Nebraska Car Insurance Requirements
Being able to cover financial losses after a car accident is part of being a vehicle owner and driver. Every state, including Nebraska, requires drivers to demonstrate they have the means to cover those financial losses. This is known as proving financial responsibility. Some states only offer one or two options for accomplishing this; Nebraska offers five:
- purchasing a standard car insurance policy (most common option)
- posting a surety bond with a Nebraska-approved bonding company
- posting a real estate bond from at least two bondholders with real estate in Nebraska
- depositing $75,000 in cash with the state treasurer
- self insuring (if you have at least 26 vehicles registered in the same name)
Since most Nebraska drivers are going to choose the car insurance option, we’ll deal with that in more detail. Whether you purchase cheap car insurance or a more expensive policy, every policy sold in Nebraska must be provided by a state licensed company. Furthermore, it must provide at least the following minimum coverages:
- bodily injury/death protection – $25,000 per accident for a single victim; $50,000 per accident for multiple victims
- property damage protection – $25,000 per accident
Keep in mind that Nebraska law exempts both dealer vehicles and cars with temporary 30-day plates. The compulsory insurance law also doesn’t apply to things like boats, snowmobiles, campers, and trailers.
Carrying Insurance Documents Is Mandatory
Nebraska requires its drivers to carry some sort of insurance document in their vehicles at all times. Drivers have several different options including an insurance ID card, and insurance binder or declarations page, a deposit certificate, a bond certificate, or a certificate of self insurance.
Regardless of the option you choose, make sure you get the documentation you need. Otherwise you could be ticketed if a police officer asks you for proof and you’re unable to show him.
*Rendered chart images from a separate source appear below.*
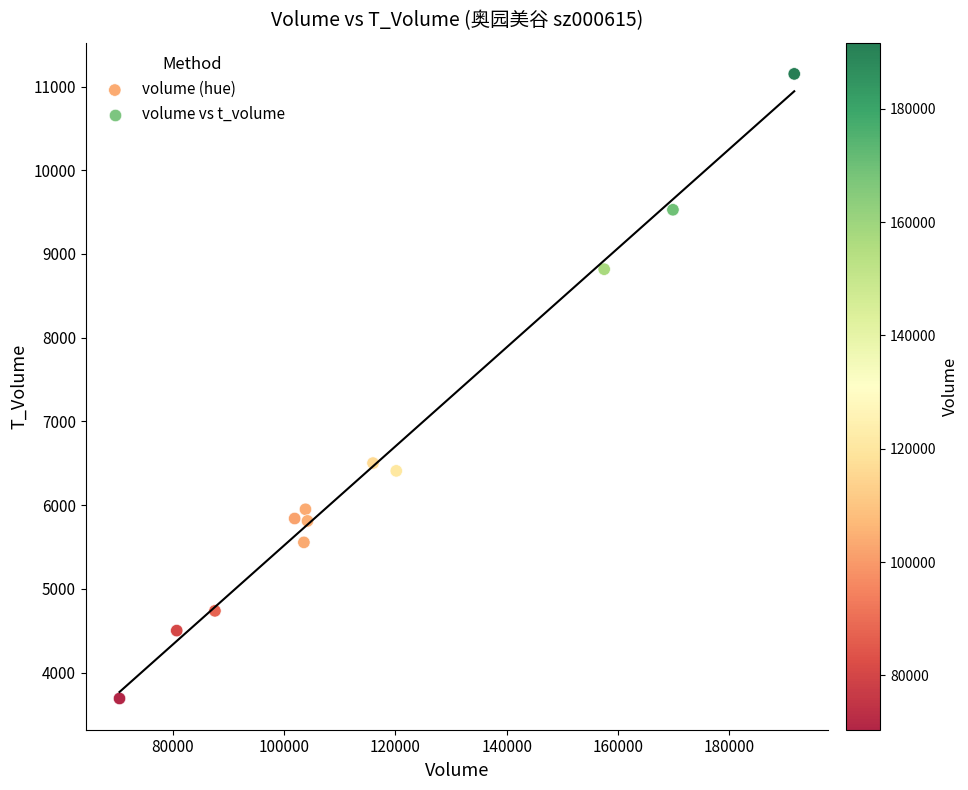

What Y value in the scatter plot is closest to 7420?

6502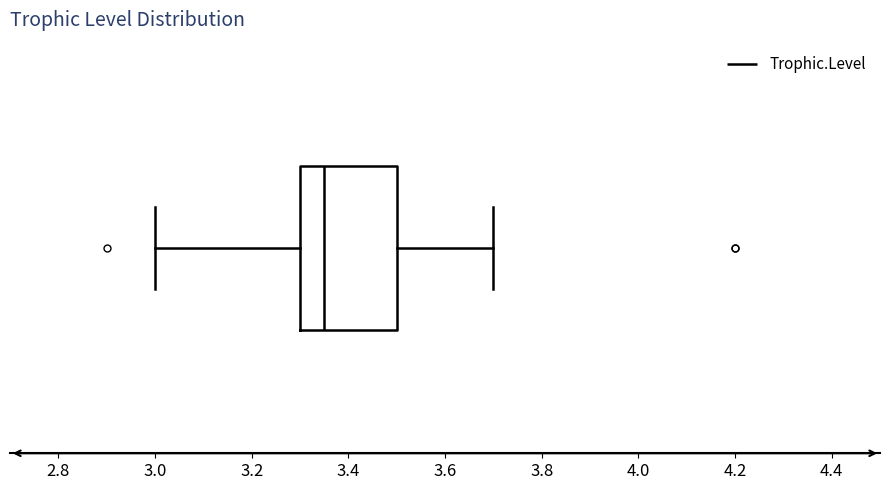

Read this box plot against the x-axis: the position of the median line, the range covered by the box, and the ends of both whiskers. The values are not printed on the chart, so give them approximately, as read against the axis.

median 3.36, box 3.30 to 3.50, whiskers 3.00 to 3.70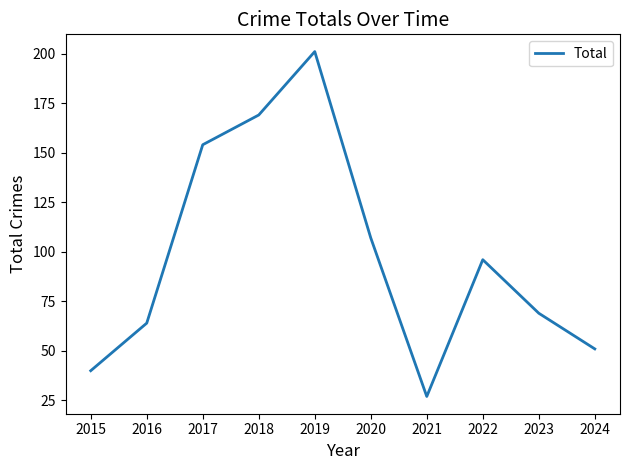

Where is the data nearest to the value 114?

2020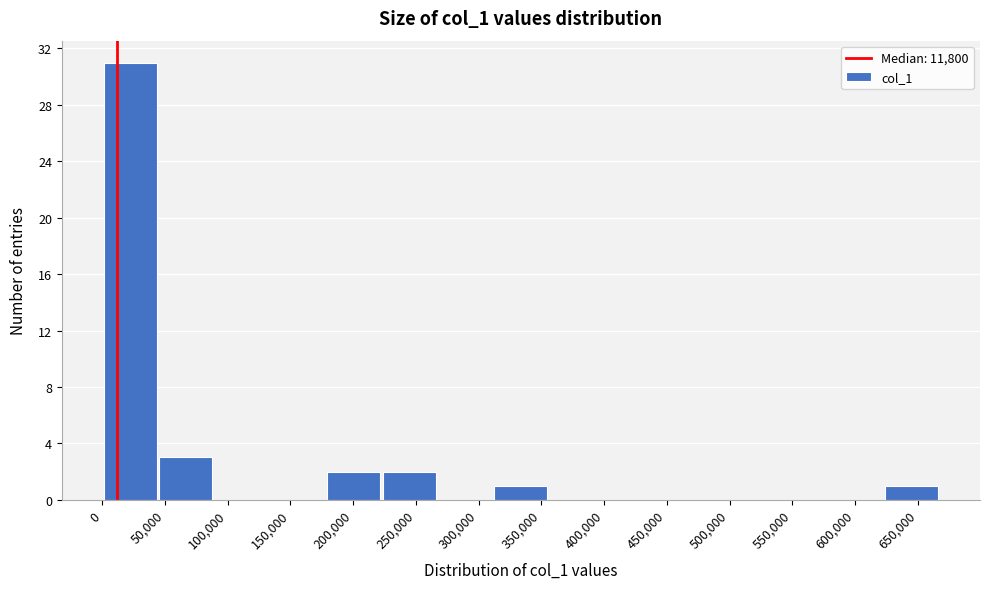

Over which range of the x-axis is the bar tallest?

0 to 45000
Penalties for Driving without Insurance
You don’t want to be caught in Nebraska without some sort of financial responsibility, so purchase a cheap car insurance policy if you can’t afford one of the other options. The first time you’re caught you’ll be faced with a fine that could be as high as $500. Fines go up accordingly for subsequent offenses.
Furthermore, a court could decide to suspend your license and/or registration for an insurance violation. If that happens, you’ll need to file an SR-22 certificate, in addition to paying reinstatement fees, in order to get them back. How long you’ll have to maintain the SR-22 will depend on the court’s decision.